• Collection entries:

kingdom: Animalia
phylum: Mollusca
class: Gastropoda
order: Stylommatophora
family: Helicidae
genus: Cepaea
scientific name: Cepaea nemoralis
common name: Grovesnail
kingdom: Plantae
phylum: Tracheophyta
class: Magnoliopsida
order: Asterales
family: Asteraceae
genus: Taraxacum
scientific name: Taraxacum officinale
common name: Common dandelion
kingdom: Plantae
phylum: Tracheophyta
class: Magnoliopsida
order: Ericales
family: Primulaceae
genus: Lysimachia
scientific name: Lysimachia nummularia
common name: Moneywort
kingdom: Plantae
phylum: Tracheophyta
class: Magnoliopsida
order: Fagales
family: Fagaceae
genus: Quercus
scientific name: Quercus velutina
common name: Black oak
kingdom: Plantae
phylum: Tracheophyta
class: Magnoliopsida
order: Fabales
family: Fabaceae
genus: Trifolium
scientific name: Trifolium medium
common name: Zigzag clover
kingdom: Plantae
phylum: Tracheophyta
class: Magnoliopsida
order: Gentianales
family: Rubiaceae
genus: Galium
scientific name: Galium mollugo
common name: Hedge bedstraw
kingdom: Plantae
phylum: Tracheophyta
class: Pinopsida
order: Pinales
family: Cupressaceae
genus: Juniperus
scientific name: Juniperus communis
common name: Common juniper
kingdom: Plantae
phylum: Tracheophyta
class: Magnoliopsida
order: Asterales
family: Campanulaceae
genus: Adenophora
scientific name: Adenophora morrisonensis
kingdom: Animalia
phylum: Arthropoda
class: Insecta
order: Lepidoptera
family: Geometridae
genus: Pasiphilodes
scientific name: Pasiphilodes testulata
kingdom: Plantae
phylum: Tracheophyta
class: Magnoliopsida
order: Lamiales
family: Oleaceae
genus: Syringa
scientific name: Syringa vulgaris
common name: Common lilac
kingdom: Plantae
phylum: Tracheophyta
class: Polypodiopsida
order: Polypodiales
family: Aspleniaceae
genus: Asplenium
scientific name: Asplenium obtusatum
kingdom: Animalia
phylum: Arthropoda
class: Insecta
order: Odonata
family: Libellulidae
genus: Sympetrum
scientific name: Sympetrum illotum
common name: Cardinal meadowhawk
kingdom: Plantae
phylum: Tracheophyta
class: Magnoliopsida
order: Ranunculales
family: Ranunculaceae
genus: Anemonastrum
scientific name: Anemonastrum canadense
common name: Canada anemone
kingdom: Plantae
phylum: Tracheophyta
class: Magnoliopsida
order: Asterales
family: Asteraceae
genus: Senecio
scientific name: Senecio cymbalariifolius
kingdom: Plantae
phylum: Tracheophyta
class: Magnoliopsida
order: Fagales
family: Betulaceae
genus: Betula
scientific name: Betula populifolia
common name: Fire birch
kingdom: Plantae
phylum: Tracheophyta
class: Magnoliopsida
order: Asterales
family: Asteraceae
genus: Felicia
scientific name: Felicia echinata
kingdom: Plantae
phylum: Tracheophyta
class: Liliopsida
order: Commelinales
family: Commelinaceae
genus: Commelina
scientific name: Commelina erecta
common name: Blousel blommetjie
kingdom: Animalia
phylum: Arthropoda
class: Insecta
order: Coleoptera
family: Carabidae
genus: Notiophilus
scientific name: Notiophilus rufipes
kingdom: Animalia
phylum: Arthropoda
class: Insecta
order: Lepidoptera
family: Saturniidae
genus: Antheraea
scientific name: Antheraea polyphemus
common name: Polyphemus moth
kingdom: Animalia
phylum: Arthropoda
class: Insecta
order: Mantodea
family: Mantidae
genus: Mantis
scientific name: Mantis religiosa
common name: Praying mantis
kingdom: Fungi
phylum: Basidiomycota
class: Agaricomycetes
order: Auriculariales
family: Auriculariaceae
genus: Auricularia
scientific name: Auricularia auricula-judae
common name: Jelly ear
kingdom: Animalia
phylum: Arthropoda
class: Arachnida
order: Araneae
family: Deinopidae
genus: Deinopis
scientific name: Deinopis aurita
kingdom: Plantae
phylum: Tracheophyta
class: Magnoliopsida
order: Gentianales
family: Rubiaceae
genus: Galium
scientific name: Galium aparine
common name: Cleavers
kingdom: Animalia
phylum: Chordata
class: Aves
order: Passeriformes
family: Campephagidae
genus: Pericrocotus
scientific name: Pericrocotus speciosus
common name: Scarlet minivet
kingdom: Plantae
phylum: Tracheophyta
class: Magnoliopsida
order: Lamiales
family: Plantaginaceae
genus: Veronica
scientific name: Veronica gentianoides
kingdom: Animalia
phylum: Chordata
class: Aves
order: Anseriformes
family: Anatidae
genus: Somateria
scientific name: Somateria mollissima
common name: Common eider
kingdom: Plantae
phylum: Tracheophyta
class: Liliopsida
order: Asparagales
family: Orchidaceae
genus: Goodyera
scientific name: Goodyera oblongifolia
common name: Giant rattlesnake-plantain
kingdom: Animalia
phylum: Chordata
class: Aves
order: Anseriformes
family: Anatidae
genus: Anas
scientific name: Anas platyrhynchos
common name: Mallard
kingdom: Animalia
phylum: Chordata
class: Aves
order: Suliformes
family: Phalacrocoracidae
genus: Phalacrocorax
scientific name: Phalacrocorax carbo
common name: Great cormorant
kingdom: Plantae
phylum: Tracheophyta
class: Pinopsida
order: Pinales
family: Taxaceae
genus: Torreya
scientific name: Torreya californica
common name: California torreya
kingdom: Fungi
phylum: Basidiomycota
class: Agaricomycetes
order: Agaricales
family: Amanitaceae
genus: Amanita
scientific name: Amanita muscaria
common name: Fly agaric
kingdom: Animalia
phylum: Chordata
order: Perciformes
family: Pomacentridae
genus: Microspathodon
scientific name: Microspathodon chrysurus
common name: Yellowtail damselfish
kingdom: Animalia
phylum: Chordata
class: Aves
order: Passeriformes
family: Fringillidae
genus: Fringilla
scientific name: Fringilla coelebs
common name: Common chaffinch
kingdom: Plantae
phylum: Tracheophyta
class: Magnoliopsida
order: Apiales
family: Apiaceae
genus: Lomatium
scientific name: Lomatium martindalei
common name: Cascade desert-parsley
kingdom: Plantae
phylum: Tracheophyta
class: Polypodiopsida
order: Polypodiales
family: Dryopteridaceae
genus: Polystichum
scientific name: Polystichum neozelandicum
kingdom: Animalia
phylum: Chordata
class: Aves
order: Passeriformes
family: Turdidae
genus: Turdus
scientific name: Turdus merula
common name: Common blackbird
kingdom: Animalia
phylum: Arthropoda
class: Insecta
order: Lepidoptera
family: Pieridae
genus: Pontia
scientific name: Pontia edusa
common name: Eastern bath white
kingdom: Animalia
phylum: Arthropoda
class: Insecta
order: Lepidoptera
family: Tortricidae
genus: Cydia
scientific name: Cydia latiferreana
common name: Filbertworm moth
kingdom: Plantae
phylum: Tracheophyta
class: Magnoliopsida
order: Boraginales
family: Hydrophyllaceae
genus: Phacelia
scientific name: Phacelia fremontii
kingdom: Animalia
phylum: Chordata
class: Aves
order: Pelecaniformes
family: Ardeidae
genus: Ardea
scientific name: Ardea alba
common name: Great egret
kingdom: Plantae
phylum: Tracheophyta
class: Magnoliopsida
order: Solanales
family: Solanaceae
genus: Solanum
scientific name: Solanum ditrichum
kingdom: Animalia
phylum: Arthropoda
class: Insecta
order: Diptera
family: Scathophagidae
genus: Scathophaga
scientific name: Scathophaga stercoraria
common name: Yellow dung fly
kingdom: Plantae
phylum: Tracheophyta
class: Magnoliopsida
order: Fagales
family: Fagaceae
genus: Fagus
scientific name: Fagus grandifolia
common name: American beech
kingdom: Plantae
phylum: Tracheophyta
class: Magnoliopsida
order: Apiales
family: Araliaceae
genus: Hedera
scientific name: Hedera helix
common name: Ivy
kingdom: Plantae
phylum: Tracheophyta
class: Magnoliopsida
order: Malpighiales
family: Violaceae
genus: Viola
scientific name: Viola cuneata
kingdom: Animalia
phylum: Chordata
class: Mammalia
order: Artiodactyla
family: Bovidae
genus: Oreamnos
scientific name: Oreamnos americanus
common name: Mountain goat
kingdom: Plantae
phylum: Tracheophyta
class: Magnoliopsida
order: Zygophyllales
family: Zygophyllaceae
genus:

• THE EXERCISE: Put the lines above into a numbered list, leaving out blank lines, starting at the line that contains "scientific name: Somateria mollissima" and ending at the line that contains "common name: Giant rattlesnake-plantain".

• THE COMPLETED TASK:
1. scientific name: Somateria mollissima
2. common name: Common eider
3. kingdom: Plantae
4. phylum: Tracheophyta
5. class: Liliopsida
6. order: Asparagales
7. family: Orchidaceae
8. genus: Goodyera
9. scientific name: Goodyera oblongifolia
10. common name: Giant rattlesnake-plantain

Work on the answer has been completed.